Ich griff nach meinem Smartphone und suchte nach einer Erklärung. Anfangs war das eine schwachsinnige Idee. Ich hätte mir denken können, dass man nur auf Grausiges stößt, wenn man nach Schlagwortkombinationen wie ›Menschen‹, ›krank‹ und ›verbrennen‹ sucht. Wer lud solche Bilder hoch? Und, schlimmer noch, wer wollte sie sehen? Ich war in eine Ecke des Internets vorgestoßen, die ich eigentlich versuchte zu meiden.

Ich klickte mich durch unzählige Artikel, las über Brandopfer und brennende Ausschläge, über Notfälle in Flugzeugen, selbst über das Burning Man Festival. Keiner der Texte enthielt hilfreiche Hinweise.

Nach einer Weile kam ich auf die Idee, nach Videos aus dem Flugzeug zu suchen. Einige der Passagiere hatten mitgefilmt. Vielleicht hatte jemand einen Mitschnitt online gestellt.

Fast war ich erleichtert, als auch diese Suche keine Ergebnisse hervorbrachte. Wollte ich das Ganze wirklich noch einmal auf dem Display ansehen? Die Bilder waren auch so in mein Gehirn eingebrannt.

Ich war kurz davor, aufzugeben und mich einer Nacht voller Albträume zu stellen, als ich auf den ersten nützlichen Artikel stieß. Er war wenige Wochen alt. Darin wurden ein Dutzend Todesfälle miteinander in Verbindung gebracht. Von einigen hatte ich schon in den Medien gehört, weil die Opfer so prominent waren.
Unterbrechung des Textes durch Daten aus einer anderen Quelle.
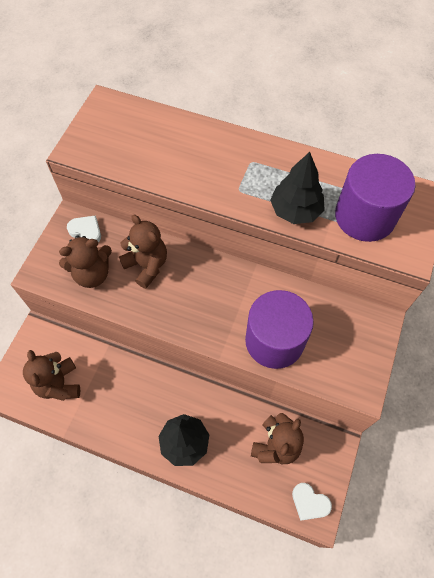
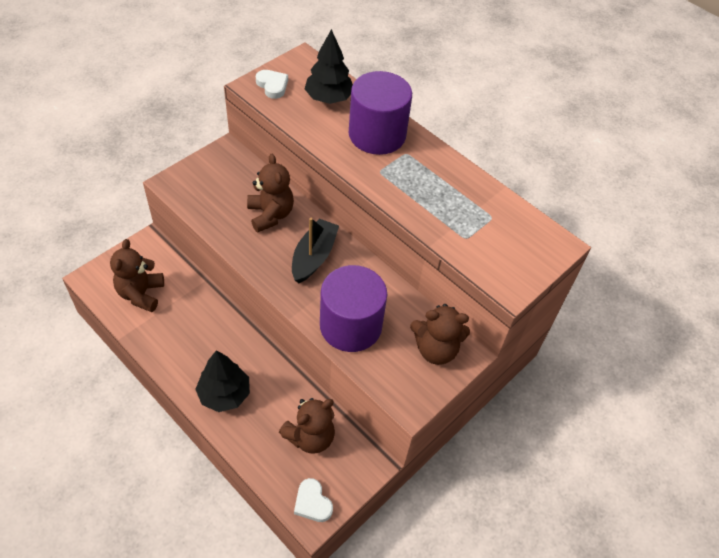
camera: 20 degrees right, 10 degrees down
brown teddy bear [59,235,112,288] -> brown teddy bear moved to [410,304,470,365]
white heart [67,215,101,243] -> white heart moved to [256,70,288,99]
black tree [270,152,324,224] -> black tree moved to [305,29,353,104]
purple cylinder [335,154,416,242] -> purple cylinder moved to [349,71,412,155]
none -> black boat [292,218,339,284]

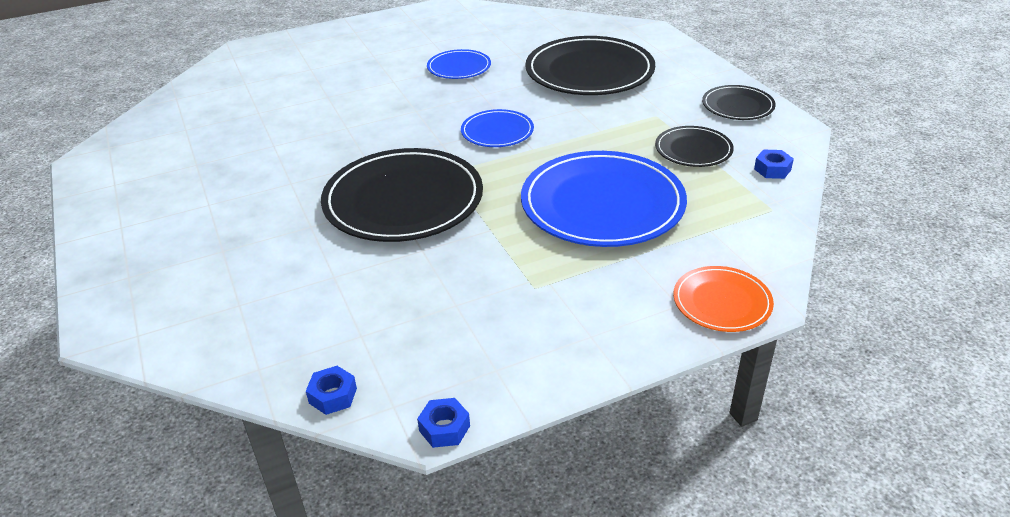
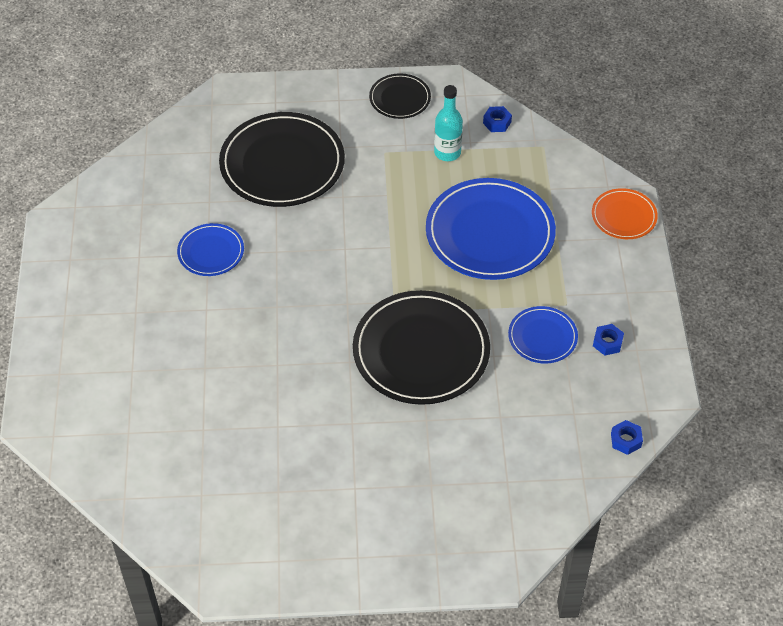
camera: 70 degrees left, 15 degrees up
blue nut [417,398,470,448] -> blue nut moved to [593,324,624,355]
blue plate [461,109,534,147] -> blue plate moved to [508,306,578,363]
black plate [655,126,734,167] -> turquoise bottle [434,85,463,161]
Der reichste Mann der Welt. Ein saudischer Prinz. Der spanische Besitzer eines der größten Textilunternehmen der Welt. Ein Mitarbeiter eines amerikanischen Agrarkonzerns. Ein indischer Kohlebaron. Der CEO einer US-amerikanischen Investmentfirma ... Ihre Todesfälle gaben Experten weltweit Rätsel auf.

In dem Artikel behauptete der Journalist, einen Zusammenhang erkannt zu haben. Mehreren Quellen zufolge hätten einige der Betroffene kurz vor ihrem Tod von einem Hitzegefühl berichtet. Die Körpertemperatur stiege schlagartig an. Augenzeugen zufolge hatten mindestens drei von ihnen beklagt, dass sie das Gefühl hätten, von innen zu verbrennen.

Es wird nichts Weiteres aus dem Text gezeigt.